=== Work required ===
Pull out every line of the listing below that contains the string "rotated", treating uppercase and lowercase as different.

=== Extracted entries ===
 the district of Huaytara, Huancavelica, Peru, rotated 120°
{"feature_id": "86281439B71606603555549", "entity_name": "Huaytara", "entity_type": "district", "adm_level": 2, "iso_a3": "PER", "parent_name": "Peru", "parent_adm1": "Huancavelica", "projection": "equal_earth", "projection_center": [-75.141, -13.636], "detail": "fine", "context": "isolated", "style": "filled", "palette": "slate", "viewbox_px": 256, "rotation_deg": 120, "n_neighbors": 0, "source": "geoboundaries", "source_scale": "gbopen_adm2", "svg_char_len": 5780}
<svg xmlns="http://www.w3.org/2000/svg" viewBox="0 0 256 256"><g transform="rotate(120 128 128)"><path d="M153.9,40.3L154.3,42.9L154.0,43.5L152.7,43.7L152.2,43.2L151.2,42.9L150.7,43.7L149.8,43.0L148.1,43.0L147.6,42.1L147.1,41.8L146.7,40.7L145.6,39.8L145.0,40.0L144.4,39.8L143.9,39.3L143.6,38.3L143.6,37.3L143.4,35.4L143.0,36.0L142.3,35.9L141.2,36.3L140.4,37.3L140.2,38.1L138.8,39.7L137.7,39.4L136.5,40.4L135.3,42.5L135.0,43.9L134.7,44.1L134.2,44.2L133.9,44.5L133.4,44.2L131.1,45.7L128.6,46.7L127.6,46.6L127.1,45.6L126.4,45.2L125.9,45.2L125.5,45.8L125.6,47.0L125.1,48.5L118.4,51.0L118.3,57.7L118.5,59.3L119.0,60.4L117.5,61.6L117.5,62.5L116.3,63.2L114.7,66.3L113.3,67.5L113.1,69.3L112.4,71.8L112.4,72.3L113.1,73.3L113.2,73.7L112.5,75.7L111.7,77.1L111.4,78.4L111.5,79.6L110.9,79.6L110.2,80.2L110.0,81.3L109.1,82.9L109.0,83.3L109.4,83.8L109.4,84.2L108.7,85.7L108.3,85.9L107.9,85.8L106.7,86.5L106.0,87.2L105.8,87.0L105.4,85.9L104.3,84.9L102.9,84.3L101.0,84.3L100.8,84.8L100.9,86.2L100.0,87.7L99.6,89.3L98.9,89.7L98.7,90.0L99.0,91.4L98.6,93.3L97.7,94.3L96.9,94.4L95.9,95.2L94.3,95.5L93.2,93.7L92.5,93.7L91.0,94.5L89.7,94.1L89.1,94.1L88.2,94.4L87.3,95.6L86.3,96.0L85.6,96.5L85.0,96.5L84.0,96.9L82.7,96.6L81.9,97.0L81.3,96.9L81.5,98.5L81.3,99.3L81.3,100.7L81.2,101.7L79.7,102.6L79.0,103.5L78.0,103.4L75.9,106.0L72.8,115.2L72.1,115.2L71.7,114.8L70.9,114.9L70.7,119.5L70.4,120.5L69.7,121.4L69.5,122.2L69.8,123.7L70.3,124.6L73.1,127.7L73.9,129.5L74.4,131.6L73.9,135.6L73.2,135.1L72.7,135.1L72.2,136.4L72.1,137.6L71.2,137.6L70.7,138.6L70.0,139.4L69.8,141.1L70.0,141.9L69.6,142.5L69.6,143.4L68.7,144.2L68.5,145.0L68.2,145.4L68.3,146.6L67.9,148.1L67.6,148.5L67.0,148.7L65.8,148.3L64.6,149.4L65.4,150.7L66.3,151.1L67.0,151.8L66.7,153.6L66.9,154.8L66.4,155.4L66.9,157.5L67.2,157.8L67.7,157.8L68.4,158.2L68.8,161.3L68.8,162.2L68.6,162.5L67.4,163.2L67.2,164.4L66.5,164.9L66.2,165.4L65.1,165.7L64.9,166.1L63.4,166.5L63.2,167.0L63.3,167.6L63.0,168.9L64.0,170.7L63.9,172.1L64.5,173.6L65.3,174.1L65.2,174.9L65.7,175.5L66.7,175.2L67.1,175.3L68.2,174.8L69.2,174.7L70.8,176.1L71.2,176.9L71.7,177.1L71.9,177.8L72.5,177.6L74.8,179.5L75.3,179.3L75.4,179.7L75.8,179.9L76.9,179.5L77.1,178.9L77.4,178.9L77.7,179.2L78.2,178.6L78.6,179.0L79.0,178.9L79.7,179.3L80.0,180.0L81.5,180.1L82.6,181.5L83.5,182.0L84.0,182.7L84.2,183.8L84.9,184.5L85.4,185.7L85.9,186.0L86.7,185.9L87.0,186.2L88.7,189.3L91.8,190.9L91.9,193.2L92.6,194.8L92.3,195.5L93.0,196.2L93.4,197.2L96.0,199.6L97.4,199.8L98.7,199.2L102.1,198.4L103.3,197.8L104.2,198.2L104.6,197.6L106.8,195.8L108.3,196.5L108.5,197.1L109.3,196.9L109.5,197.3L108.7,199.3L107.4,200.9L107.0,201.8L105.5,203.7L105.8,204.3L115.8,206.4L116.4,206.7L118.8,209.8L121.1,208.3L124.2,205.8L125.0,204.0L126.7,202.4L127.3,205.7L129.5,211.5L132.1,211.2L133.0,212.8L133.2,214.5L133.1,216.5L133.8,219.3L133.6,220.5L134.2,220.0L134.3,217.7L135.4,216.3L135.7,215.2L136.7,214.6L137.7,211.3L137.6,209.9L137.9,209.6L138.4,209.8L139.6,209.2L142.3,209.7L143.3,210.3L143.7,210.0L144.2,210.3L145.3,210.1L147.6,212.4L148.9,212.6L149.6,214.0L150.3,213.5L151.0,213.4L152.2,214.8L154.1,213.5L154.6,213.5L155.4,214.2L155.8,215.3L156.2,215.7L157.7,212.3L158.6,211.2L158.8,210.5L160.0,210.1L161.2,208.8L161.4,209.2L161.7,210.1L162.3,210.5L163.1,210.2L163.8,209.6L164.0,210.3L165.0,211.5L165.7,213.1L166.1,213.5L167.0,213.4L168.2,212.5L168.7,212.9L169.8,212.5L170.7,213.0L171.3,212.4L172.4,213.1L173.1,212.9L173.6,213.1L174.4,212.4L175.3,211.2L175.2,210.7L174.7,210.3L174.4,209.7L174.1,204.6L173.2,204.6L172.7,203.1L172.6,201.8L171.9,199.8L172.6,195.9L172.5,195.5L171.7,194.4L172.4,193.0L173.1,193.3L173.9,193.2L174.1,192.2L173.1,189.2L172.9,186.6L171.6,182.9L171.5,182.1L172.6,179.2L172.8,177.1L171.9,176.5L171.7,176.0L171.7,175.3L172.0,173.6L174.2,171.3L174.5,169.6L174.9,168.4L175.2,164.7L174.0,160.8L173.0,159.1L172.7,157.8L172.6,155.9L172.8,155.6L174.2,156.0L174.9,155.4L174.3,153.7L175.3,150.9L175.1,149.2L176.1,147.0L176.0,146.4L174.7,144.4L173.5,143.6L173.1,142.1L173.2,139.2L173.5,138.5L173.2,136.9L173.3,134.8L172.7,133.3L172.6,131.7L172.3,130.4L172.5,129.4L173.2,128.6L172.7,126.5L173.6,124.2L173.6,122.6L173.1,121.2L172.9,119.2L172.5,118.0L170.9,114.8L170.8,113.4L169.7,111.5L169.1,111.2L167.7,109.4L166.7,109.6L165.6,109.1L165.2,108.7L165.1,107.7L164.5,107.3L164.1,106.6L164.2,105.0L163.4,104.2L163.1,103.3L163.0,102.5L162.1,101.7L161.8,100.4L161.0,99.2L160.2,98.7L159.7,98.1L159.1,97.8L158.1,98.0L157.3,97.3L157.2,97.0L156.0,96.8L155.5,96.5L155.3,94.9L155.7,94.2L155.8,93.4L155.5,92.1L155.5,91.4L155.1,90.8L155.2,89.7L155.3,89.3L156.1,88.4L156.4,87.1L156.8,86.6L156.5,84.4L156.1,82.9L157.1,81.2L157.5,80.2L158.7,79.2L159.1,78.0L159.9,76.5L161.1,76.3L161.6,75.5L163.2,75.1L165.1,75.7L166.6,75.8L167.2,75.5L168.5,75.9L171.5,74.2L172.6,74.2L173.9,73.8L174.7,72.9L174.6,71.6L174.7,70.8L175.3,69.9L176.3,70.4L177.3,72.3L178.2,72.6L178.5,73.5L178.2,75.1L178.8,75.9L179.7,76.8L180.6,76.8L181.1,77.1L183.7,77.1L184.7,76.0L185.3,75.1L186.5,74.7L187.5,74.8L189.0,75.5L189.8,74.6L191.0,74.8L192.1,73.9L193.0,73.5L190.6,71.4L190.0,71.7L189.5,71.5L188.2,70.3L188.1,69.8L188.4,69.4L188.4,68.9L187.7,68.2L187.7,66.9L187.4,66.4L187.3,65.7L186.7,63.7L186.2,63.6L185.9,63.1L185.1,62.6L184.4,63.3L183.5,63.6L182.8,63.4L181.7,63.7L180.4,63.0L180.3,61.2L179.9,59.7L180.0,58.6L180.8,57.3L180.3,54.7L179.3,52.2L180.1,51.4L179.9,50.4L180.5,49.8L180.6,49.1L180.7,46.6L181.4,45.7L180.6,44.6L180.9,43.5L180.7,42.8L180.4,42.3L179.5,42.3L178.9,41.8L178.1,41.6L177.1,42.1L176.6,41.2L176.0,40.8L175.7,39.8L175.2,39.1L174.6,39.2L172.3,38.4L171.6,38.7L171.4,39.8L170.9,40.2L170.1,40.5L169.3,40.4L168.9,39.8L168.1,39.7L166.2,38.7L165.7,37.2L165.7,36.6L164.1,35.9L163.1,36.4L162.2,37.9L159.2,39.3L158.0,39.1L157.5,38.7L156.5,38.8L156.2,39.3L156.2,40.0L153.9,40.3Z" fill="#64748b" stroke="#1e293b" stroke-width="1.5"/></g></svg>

...

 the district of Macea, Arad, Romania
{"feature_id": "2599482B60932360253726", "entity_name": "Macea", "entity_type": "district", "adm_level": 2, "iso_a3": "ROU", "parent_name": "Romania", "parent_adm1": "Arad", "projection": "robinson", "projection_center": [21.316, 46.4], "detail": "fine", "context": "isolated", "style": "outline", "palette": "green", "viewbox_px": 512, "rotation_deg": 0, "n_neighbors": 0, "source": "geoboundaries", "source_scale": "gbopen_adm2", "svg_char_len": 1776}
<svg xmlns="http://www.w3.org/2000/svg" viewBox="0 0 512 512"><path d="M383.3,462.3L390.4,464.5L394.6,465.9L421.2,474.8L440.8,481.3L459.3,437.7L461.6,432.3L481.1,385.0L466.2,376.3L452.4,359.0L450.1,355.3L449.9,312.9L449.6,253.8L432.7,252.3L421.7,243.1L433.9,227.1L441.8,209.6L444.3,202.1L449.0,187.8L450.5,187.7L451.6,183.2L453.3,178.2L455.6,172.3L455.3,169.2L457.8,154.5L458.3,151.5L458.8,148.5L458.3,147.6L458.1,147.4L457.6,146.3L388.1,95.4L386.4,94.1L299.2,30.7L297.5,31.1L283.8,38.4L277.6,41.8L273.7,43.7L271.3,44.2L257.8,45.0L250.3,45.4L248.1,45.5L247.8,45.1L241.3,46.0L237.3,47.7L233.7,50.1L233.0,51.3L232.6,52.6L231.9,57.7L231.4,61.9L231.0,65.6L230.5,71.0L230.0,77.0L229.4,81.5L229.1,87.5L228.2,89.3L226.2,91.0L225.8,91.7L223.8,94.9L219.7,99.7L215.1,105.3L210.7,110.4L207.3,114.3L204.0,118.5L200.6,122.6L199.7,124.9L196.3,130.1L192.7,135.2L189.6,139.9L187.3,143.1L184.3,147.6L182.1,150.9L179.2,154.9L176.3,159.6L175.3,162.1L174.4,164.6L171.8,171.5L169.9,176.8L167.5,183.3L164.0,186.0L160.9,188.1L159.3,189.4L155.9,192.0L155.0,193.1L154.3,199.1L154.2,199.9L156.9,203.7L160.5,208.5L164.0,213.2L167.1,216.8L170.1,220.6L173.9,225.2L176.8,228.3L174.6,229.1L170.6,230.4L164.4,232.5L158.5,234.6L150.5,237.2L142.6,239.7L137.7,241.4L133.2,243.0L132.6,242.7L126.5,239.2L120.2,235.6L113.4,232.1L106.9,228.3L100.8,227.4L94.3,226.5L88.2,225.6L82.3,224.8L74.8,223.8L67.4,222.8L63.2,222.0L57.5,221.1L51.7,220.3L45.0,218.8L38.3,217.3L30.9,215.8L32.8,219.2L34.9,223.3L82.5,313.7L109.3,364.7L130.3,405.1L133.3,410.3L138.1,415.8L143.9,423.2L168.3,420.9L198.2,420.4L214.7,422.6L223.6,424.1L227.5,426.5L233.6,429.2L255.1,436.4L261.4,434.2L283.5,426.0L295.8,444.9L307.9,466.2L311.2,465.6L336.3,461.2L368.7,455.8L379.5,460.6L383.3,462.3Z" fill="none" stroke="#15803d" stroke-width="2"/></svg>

=== Answer to the exercise ===
 the district of Huaytara, Huancavelica, Peru, rotated 120°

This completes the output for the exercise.